The Gay Games have an extraordinary human rights legacy deep felt by all of us whose lives have been changed by the quadrennial coming together of artists and athletes to perform and compete. It is a unique legacy created through recreational athletes and artists, poor and rich, ordinary people striving to do something extraordinary together.
The sustainability of that legacy is deeply imperiled by the continued speculation over a "merged" event, discussions of handing over a portion of the site selection process, figuring out how to put on a mass conference program that is financially dicey at best and other such matters. Our supporters are being burned out on a quest for something they never requested.
In 2009, the General Assembly discussions and the town hall discussions that followed clearly indicated a desire for a continuation of the Gay Games sports and cultural program as is, retention of site selection, and exploration of a possible small external conference component. That should have been the blueprint for the 1QE working group mandated in 2010. And yet, one year later, we have seen and heard little to indicate that it is. Quite the contrary. The Federation was engaged in similar talks not so long ago and was fortunate to survive.
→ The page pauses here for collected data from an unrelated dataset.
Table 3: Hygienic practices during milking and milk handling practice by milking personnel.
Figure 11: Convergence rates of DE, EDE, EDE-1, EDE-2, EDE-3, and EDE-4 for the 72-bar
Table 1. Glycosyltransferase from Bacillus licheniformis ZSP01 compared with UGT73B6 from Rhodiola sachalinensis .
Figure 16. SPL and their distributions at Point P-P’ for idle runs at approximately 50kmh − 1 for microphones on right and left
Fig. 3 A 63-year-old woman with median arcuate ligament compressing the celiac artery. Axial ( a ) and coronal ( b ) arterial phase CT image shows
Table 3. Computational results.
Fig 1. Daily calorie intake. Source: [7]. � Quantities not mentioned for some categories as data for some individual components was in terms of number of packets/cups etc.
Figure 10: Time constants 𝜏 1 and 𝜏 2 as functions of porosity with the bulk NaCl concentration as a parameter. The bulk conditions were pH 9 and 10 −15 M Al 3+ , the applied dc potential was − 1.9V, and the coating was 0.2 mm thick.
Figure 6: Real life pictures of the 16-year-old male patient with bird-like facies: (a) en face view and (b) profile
Negotiations with Montreal dragged on for two years over disagreements in size and scope of the Games, and at the end of that we were asked to change entirely what we wanted in the event. We held firm and history has proven we made the right choice. Let's not re-invent a battle already settled.
The Board of Team SF asks the Federation to:
• Move forward with the Gay Games RFP and site selection process, keeping the sports, ceremony and cultural programs intact and telling the prospective hosts conferences will not be part of the formula.
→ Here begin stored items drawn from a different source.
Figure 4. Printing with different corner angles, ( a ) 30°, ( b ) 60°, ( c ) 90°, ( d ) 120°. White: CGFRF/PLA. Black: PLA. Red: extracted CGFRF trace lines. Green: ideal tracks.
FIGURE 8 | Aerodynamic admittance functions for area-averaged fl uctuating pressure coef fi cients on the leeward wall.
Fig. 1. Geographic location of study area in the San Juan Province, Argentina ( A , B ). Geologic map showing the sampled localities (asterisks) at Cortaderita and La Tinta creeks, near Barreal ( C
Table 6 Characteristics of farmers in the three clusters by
• Discuss through the 1QE working group or whatever other vehicle seems appropriate whether GLISA is interested in working on a sports-issue conference to be put on separately but in conjunction with Gay games XII and explore other potential partners whom might be interested in organizing it.
• Ask EGLSF what the FGG and its members can do to help promote the EuroGames in their original schedule of non-Gay Games years.
• Discuss with GLISA what the FGG can do to help promote continental Outgames outside of Western Europe and North America in non-Gay Games years.
Please hear what we, artists and athletes devoted to the Gay Games, are saying. Our best hope for sustaining the Gay Games human rights legacy is to continue to work to produce an affordable and diversely inclusive sports and cultural event, offering the best competition in the LGBT sports world, that breaks even.
It was a difference maker when Tom and his friends created it. Thirty years later, it still is.
Tyler Cole, President, Team San Francisco
On behalf of the Team SF Board
* The writer uses the term 'merger' as a short cut (though some may balk at the term); It's also used several times specifically in the General Assembly motions.